§ Aim of the task
For every line below, output the text exactly and leave out images.

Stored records
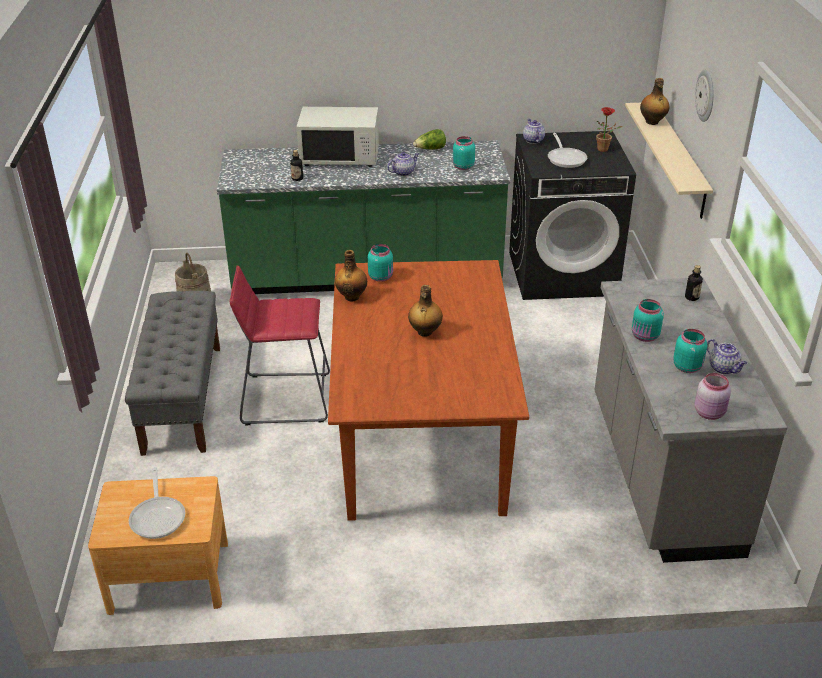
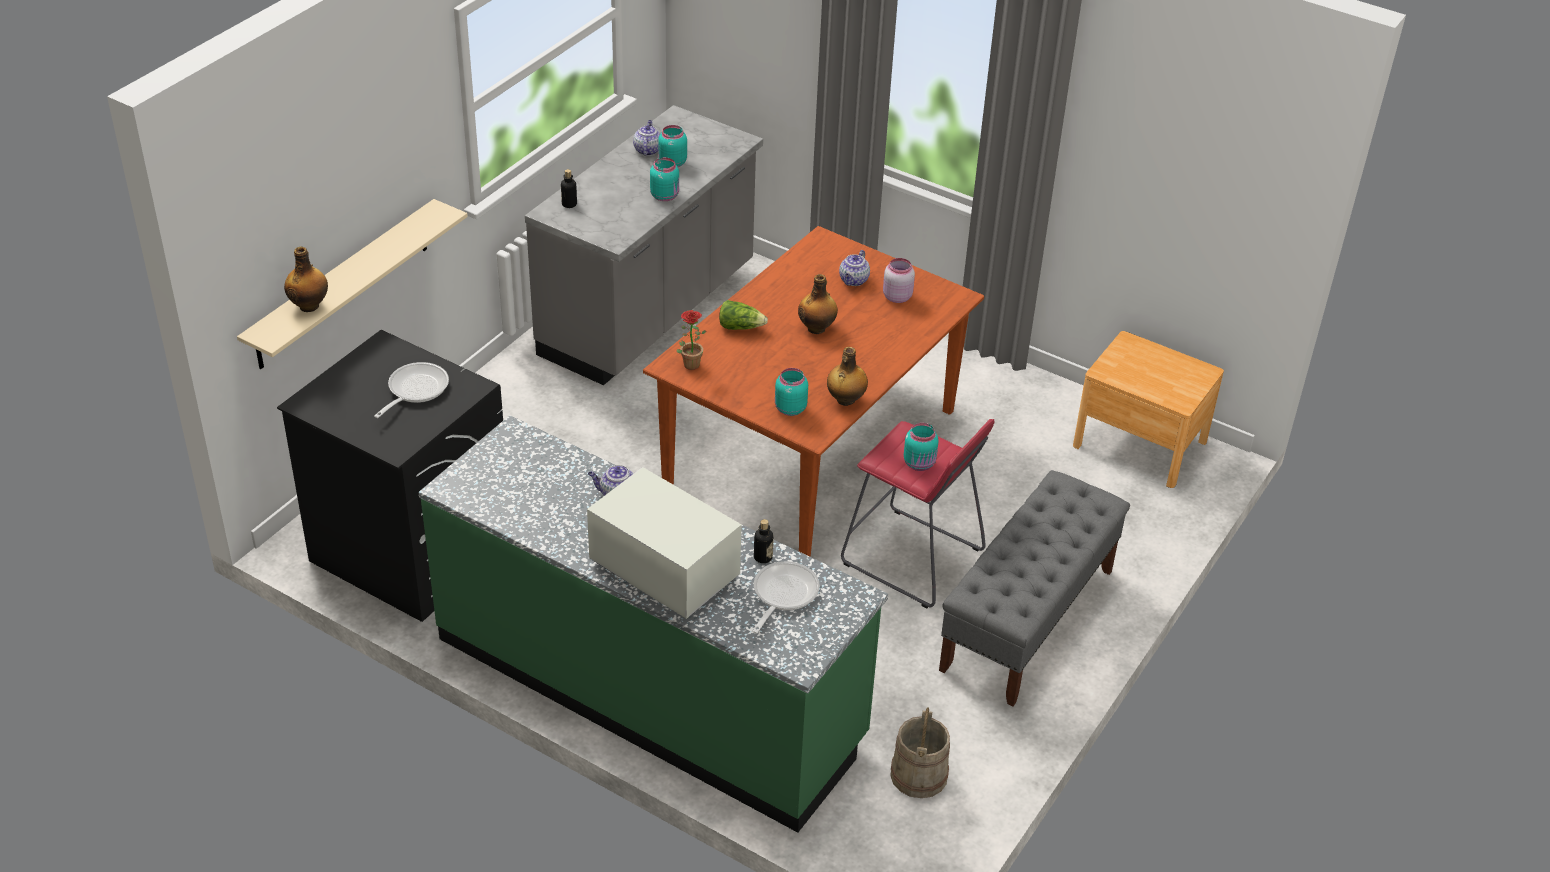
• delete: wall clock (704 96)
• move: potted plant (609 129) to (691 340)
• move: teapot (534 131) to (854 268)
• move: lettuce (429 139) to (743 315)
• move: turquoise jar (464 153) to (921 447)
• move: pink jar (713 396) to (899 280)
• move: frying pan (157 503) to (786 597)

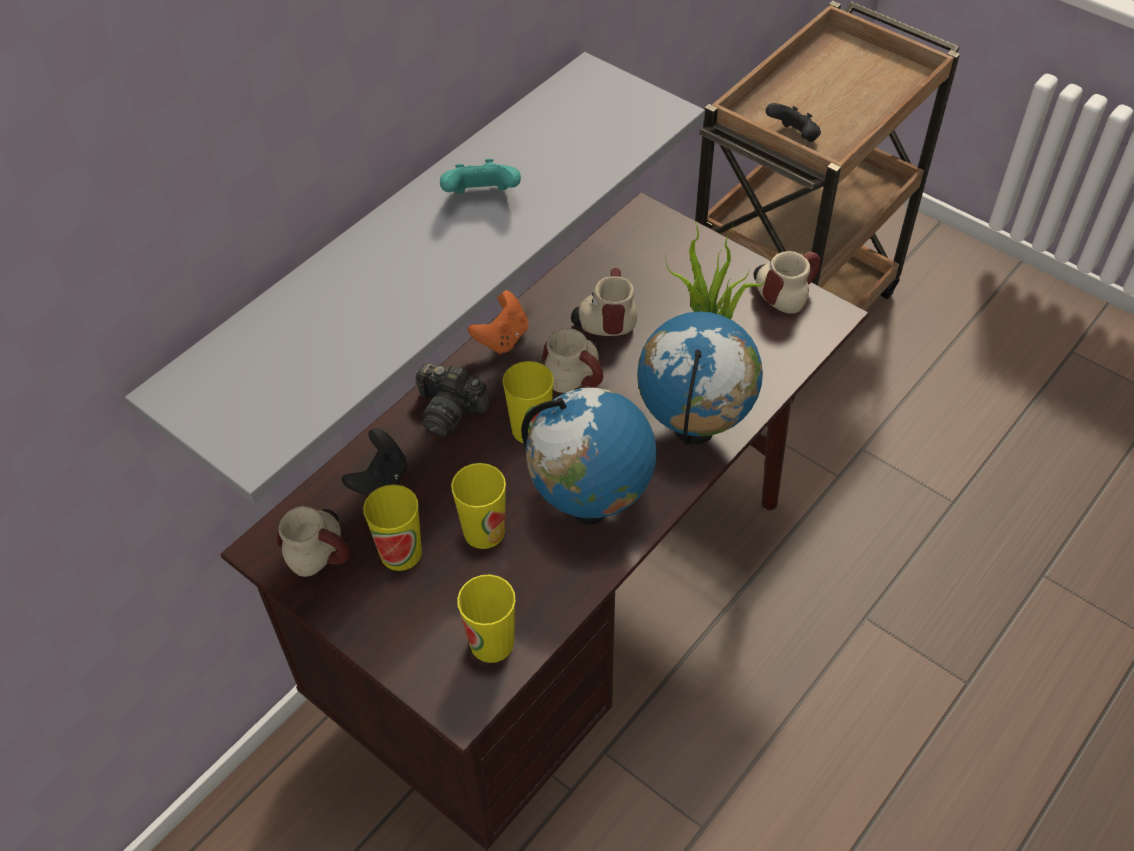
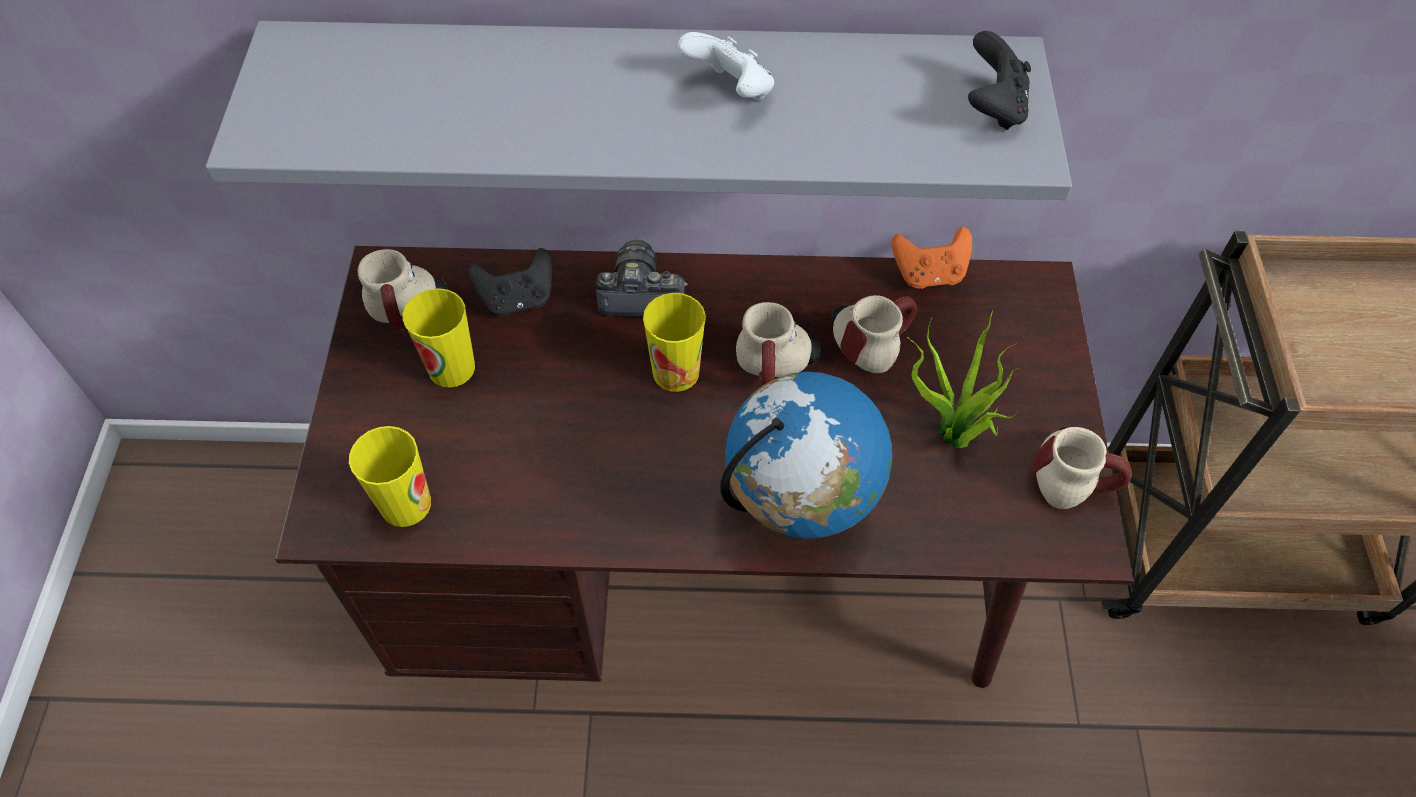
• move: black game controller (793 122) to (999 80)
• recolor: turquoise game controller (480 176) to white game controller (726 66)
• move: orange game controller (498 322) to (932 257)
• rotate: photo camera (452 399) = (642 278) 105 degrees clockwise
• delete: globe (589 456)
• delete: cup (478 506)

§ Exercise output
• delete: wall clock (704 96)
• move: potted plant (609 129) to (691 340)
• move: teapot (534 131) to (854 268)
• move: lettuce (429 139) to (743 315)
• move: turquoise jar (464 153) to (921 447)
• move: pink jar (713 396) to (899 280)
• move: frying pan (157 503) to (786 597)

• move: black game controller (793 122) to (999 80)
• recolor: turquoise game controller (480 176) to white game controller (726 66)
• move: orange game controller (498 322) to (932 257)
• rotate: photo camera (452 399) = (642 278) 105 degrees clockwise
• delete: globe (589 456)
• delete: cup (478 506)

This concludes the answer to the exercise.